Short-term rentals in Atlantic City face new regulations
- Jan 26, 2021 | Jennifer Sokolowsky
Short-term rental hosts in Atlantic City, New Jersey, have new rules to follow after the City Council passed two laws regulating vacation rentals.
Under the new regulations now in effect, vacation rental operators must obtain short-term rental licenses that require a $150 application fee and an inspection. Annual licensing fees cost $1,000 for properties with a maximum occupancy of six people, $1,500 for rentals that can accommodate between seven and 11 people, and $1,800 for rentals that can house 12 to 16 people.
Only property owners may apply for a short-term rental permit. Applicants must identify the person in charge of the property, and that person must be available 24 hours a day, seven days a week and respond within one hour to any issues. Applicants must also be up to date on property tax payments and utility charges and must have short-term rental liability insurance coverage of at least $500,000.

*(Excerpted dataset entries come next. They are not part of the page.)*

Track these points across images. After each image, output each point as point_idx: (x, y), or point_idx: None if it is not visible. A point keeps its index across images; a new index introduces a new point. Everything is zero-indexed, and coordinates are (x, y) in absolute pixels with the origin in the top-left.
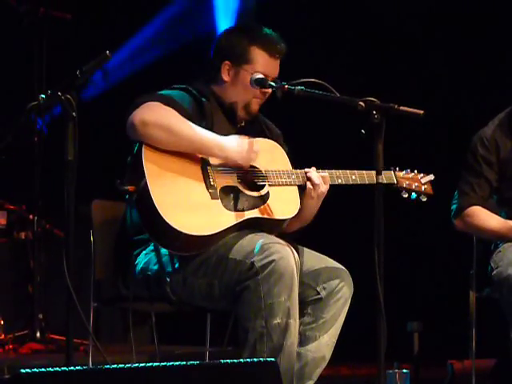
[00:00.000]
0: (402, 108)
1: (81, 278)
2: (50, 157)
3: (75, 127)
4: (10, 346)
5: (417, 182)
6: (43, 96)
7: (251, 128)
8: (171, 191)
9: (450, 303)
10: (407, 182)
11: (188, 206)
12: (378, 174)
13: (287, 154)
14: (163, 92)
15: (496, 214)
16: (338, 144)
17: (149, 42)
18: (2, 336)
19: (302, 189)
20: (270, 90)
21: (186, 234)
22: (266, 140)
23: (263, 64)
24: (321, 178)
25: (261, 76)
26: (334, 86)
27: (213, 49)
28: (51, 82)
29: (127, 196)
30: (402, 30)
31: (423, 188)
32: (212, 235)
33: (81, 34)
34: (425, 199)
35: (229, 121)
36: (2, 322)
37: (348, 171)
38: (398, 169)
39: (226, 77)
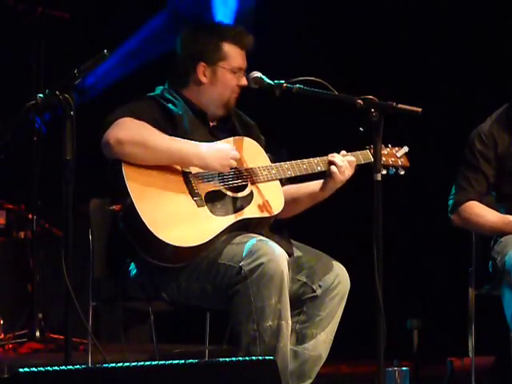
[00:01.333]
0: (400, 106)
1: (80, 277)
2: (48, 156)
3: (73, 126)
4: (10, 346)
5: (392, 156)
6: (41, 95)
7: (223, 126)
8: (157, 205)
9: (449, 300)
10: (383, 159)
11: (176, 217)
12: (377, 172)
13: (263, 144)
14: (129, 105)
15: (495, 210)
16: (336, 142)
17: (147, 42)
18: (2, 335)
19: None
20: (245, 82)
21: (176, 247)
22: (243, 138)
23: (237, 58)
24: (346, 162)
25: (259, 75)
26: (333, 85)
27: (181, 53)
28: (49, 81)
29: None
30: (400, 26)
31: (400, 162)
32: (202, 244)
33: (79, 34)
34: (402, 172)
35: (200, 122)
36: (2, 322)
37: (325, 157)
38: (372, 146)
39: (203, 78)
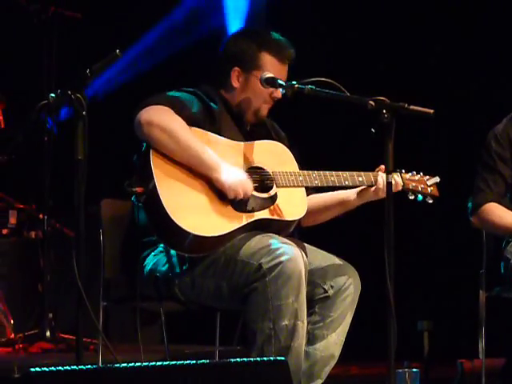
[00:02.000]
0: (412, 107)
1: (90, 277)
2: (60, 156)
3: (85, 126)
4: (20, 346)
5: (423, 183)
6: (53, 95)
7: (258, 131)
8: (180, 193)
9: (460, 302)
10: (413, 184)
11: (197, 207)
12: (388, 173)
13: (294, 156)
14: (172, 94)
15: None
16: (348, 143)
17: (159, 42)
18: (12, 335)
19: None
20: (279, 95)
21: (195, 235)
22: (274, 142)
23: (273, 70)
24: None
25: (271, 75)
26: (344, 86)
27: (221, 54)
28: (61, 81)
29: (134, 198)
30: (412, 29)
31: (429, 190)
32: (221, 236)
33: (91, 33)
34: (431, 201)
35: (236, 125)
36: (12, 322)
37: (354, 173)
38: (403, 171)
39: (235, 83)
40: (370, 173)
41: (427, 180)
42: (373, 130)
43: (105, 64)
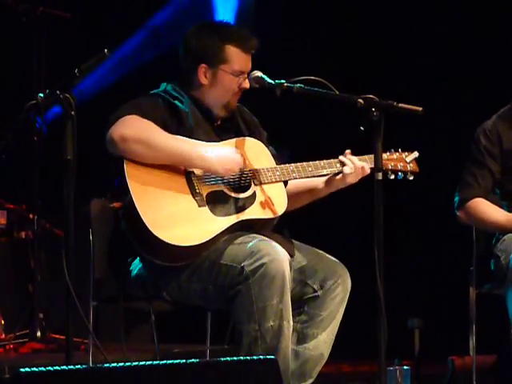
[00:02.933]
0: (400, 105)
1: (80, 277)
2: (49, 156)
3: (74, 126)
4: (11, 346)
5: (401, 161)
6: (42, 95)
7: (228, 125)
8: (157, 204)
9: (450, 299)
10: (392, 164)
11: (176, 216)
12: (378, 171)
13: (266, 143)
14: (136, 101)
15: (499, 207)
16: (337, 141)
17: (147, 41)
18: (3, 336)
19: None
20: (248, 85)
21: (175, 246)
22: (246, 139)
23: (239, 61)
24: (359, 169)
25: (259, 74)
26: (333, 84)
27: (183, 52)
28: (50, 81)
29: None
30: (401, 24)
31: (409, 167)
32: (202, 244)
33: (80, 33)
34: (411, 177)
35: (207, 121)
36: (3, 322)
37: (332, 160)
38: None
39: (203, 80)
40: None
41: (406, 157)
42: (361, 128)
43: (93, 64)
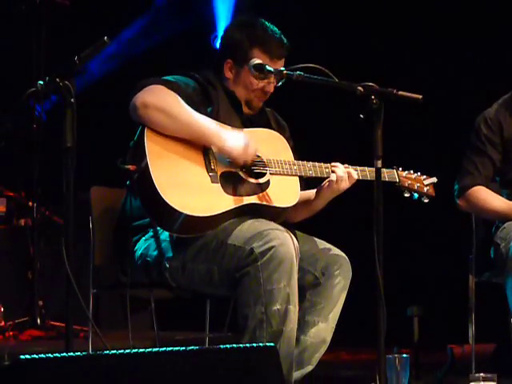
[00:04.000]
0: (400, 93)
1: (80, 265)
2: (49, 143)
3: (74, 114)
4: (11, 333)
5: (419, 182)
6: (41, 82)
7: (256, 119)
8: (172, 172)
9: (449, 288)
10: (409, 182)
11: (188, 187)
12: (377, 159)
13: (292, 148)
14: (168, 77)
15: (499, 195)
16: (337, 130)
17: (147, 29)
18: (2, 323)
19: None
20: (271, 89)
21: (185, 215)
22: (271, 131)
23: None
24: (346, 174)
25: (259, 61)
26: (333, 72)
27: (220, 42)
28: (49, 68)
29: (128, 181)
30: (400, 12)
31: (425, 189)
32: (211, 217)
33: (79, 20)
34: (426, 200)
35: (234, 109)
36: (2, 309)
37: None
38: (400, 168)
39: (228, 74)
40: (366, 168)
41: (424, 180)
42: (361, 116)
43: (93, 51)
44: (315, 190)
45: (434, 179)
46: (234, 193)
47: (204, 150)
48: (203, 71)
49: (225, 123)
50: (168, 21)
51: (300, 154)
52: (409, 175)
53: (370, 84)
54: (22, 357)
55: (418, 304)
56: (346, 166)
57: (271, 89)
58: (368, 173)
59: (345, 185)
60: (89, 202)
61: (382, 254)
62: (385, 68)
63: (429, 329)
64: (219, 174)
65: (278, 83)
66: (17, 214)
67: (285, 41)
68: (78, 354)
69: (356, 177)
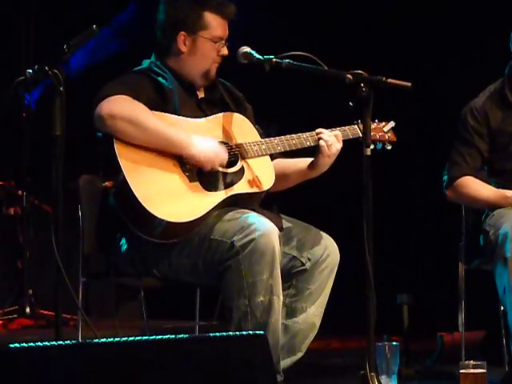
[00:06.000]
0: (389, 80)
1: (70, 253)
2: (38, 132)
3: (63, 102)
4: (0, 322)
5: (379, 131)
6: (30, 71)
7: (211, 97)
8: (150, 181)
9: (439, 275)
10: (371, 133)
11: (168, 193)
12: (367, 146)
13: (250, 114)
14: (124, 79)
15: (487, 183)
16: (326, 117)
17: (136, 18)
18: None
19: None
20: (226, 52)
21: (169, 222)
22: (233, 114)
23: (218, 27)
24: (333, 137)
25: (248, 50)
26: (322, 60)
27: (162, 21)
28: (39, 57)
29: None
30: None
31: (387, 136)
32: (195, 220)
33: (68, 9)
34: (390, 147)
35: (188, 94)
36: None
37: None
38: (360, 121)
39: (183, 47)
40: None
41: (383, 127)
42: (351, 104)
43: (82, 39)
44: (311, 159)
45: (392, 123)
46: (214, 187)
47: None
48: (149, 62)
49: (183, 112)
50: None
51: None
52: None
53: (359, 72)
54: (11, 345)
55: (408, 292)
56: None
57: (225, 51)
58: (349, 131)
59: (336, 147)
60: (78, 190)
61: (372, 241)
62: (374, 56)
63: (419, 316)
64: (195, 171)
65: (268, 70)
66: (6, 203)
67: (229, 1)
68: (68, 342)
69: (343, 136)
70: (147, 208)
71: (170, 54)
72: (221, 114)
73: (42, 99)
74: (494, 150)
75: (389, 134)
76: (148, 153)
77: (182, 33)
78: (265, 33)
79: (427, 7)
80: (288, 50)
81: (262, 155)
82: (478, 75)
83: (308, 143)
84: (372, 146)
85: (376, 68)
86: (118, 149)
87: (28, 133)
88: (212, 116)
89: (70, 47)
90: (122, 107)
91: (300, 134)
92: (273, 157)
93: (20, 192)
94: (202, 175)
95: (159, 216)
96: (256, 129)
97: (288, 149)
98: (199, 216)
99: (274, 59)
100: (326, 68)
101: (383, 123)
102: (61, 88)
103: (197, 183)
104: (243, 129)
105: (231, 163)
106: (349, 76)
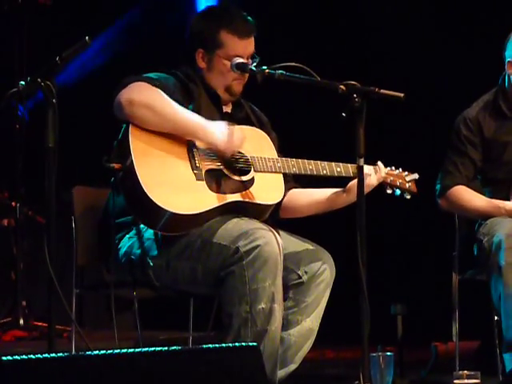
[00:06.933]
0: (382, 91)
1: (63, 265)
2: (32, 143)
3: (55, 114)
4: None
5: (401, 179)
6: (23, 83)
7: (237, 113)
8: (157, 170)
9: (433, 286)
10: (391, 178)
11: (173, 185)
12: (360, 157)
13: (275, 140)
14: (149, 74)
15: (480, 193)
16: (319, 128)
17: (130, 27)
18: None
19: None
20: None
21: (170, 213)
22: (254, 128)
23: (234, 46)
24: (371, 170)
25: (240, 60)
26: (315, 70)
27: (187, 36)
28: (31, 68)
29: (112, 179)
30: (381, 12)
31: (407, 185)
32: (196, 215)
33: (61, 20)
34: (409, 197)
35: (214, 106)
36: None
37: (333, 163)
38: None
39: (201, 64)
40: (349, 164)
41: (406, 176)
42: (343, 114)
43: (74, 51)
44: (341, 191)
45: (416, 175)
46: (219, 190)
47: (188, 147)
48: (182, 67)
49: (206, 118)
50: (150, 20)
51: (285, 150)
52: (391, 171)
53: (352, 82)
54: (3, 358)
55: (402, 302)
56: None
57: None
58: (350, 169)
59: (372, 181)
60: (71, 201)
61: (366, 252)
62: (367, 67)
63: (413, 327)
64: (204, 171)
65: (260, 81)
66: (0, 214)
67: (249, 18)
68: (61, 354)
69: (383, 174)
70: (148, 194)
71: (195, 67)
72: (243, 126)
73: (37, 109)
74: (487, 160)
75: (409, 184)
76: (161, 143)
77: (200, 50)
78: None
79: (422, 15)
80: (281, 61)
81: (276, 172)
82: (471, 85)
83: (324, 172)
84: (390, 191)
85: (368, 79)
86: (133, 133)
87: (21, 144)
88: (237, 126)
89: (63, 59)
90: (139, 93)
91: (319, 162)
92: (285, 179)
93: (14, 203)
94: (210, 177)
95: (160, 204)
96: (276, 150)
97: (303, 173)
98: (199, 212)
99: (267, 70)
100: (319, 79)
101: (406, 172)
102: (53, 100)
103: (203, 182)
104: (262, 144)
105: (243, 172)
106: (341, 87)
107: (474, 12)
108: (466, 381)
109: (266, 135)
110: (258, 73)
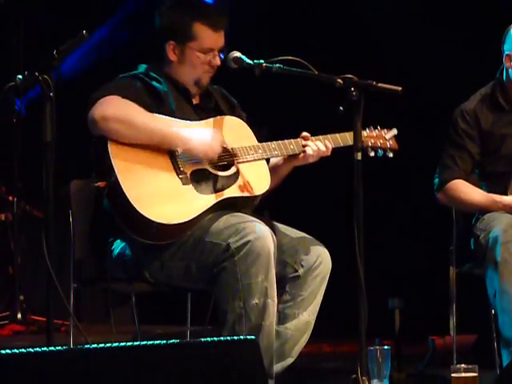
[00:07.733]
0: (380, 85)
1: (61, 259)
2: (29, 138)
3: (53, 108)
4: None
5: (381, 138)
6: (20, 77)
7: (206, 104)
8: (142, 183)
9: (430, 279)
10: (372, 141)
11: (160, 195)
12: (357, 151)
13: (246, 120)
14: (114, 83)
15: (478, 187)
16: (317, 121)
17: (126, 21)
18: None
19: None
20: (218, 62)
21: (161, 224)
22: (231, 118)
23: (207, 39)
24: (321, 147)
25: (238, 54)
26: (313, 64)
27: (155, 28)
28: (28, 62)
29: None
30: (378, 5)
31: (388, 144)
32: (187, 222)
33: (58, 14)
34: (391, 155)
35: (184, 100)
36: None
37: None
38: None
39: (172, 57)
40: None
41: (385, 134)
42: (341, 108)
43: (72, 45)
44: (282, 158)
45: (395, 131)
46: (207, 190)
47: (169, 153)
48: (142, 67)
49: (178, 115)
50: (145, 14)
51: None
52: (370, 134)
53: (350, 76)
54: (2, 352)
55: (399, 296)
56: (316, 137)
57: (218, 62)
58: (340, 138)
59: (312, 160)
60: (68, 195)
61: (363, 245)
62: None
63: (410, 320)
64: (189, 174)
65: (258, 75)
66: None
67: (222, 10)
68: (59, 348)
69: (324, 148)
70: (138, 209)
71: (164, 61)
72: (219, 117)
73: (34, 104)
74: (485, 153)
75: (390, 142)
76: (142, 154)
77: (172, 42)
78: (254, 38)
79: (419, 12)
80: (278, 55)
81: (258, 159)
82: (469, 78)
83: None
84: (373, 154)
85: (366, 72)
86: (112, 149)
87: (18, 138)
88: (208, 120)
89: (60, 53)
90: (113, 108)
91: (298, 140)
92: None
93: (11, 198)
94: (196, 178)
95: (150, 217)
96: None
97: (285, 154)
98: (191, 218)
99: (265, 64)
100: (316, 72)
101: (385, 130)
102: (51, 94)
103: (190, 186)
104: (240, 133)
105: (227, 166)
106: (339, 80)
107: (473, 5)
108: (463, 374)
109: (244, 123)
110: (256, 66)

The laws also set out rules for parking, occupancy limits, and prohibiting guests under age 21 from renting vacation properties. Condominium properties must have approval from their associations to offer short-term rentals.

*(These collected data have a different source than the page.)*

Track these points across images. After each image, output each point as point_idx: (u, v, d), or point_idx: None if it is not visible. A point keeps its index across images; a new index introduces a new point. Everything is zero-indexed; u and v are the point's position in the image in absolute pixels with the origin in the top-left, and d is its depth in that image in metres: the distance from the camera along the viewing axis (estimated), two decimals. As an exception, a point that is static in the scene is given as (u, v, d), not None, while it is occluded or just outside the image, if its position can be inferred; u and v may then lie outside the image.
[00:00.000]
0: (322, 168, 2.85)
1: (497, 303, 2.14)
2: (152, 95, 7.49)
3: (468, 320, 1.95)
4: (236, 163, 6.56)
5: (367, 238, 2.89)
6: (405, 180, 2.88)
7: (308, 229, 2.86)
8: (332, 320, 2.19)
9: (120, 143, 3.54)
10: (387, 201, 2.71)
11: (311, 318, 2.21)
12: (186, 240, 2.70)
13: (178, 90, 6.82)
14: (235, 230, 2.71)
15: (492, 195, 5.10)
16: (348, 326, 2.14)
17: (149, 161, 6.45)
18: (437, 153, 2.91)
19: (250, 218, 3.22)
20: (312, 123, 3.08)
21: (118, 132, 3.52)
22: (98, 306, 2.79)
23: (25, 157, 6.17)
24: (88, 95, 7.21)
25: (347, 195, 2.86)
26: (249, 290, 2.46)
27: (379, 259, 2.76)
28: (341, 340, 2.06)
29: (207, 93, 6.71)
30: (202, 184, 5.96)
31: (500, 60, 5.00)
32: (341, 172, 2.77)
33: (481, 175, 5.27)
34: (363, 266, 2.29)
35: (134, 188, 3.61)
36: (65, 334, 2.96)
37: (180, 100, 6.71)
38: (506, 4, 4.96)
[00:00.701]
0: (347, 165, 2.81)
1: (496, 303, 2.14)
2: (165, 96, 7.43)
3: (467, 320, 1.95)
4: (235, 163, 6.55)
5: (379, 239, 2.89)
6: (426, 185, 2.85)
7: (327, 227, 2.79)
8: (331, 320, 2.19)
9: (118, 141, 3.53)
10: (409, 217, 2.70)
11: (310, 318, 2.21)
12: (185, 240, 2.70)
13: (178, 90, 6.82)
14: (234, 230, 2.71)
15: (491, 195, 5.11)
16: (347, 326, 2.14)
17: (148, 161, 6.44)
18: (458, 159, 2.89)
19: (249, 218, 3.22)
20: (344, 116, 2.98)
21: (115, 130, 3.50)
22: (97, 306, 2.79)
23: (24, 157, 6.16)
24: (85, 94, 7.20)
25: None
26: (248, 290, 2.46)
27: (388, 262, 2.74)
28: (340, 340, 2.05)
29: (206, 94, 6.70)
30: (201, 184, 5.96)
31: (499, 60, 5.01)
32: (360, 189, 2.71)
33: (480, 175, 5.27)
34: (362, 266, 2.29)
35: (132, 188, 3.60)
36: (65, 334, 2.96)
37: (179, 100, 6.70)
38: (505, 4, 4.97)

Under the new rules, short-term rentals in the Chelsea neighborhood may only operate in the area between Annapolis, Jackson, Albany, and Raleigh avenues. Hosts in Chelsea with a valid certificate of occupancy issued in 2020 can operate this year, but no new permits will be issued for Chelsea operators in 2021.
Short-term rental operators who violate the proposed ordinance can face fines of up to $2,000 per day. The city is launching an online portal this week for vacation rental operators.
Short-term rental hosts in Atlantic City who use short-term rental platforms for their listings are subject to state sales tax and occupancy fees. New Jersey short-term rental hosts are required to register with state tax authorities and collect these taxes from their guests. Airbnb and Vrbo collect state occupancy taxes and fees from guests on behalf of their hosts in Atlantic City.
Jersey City has also cracked down on short-term rentals. In 2019, voters defeated a referendum that would have overturned the city’s strict vacation rental law. Jersey City’s law bans vacation rentals in buildings with more than four units and limits short-term rentals to 60 days per year when the owner is not on-site.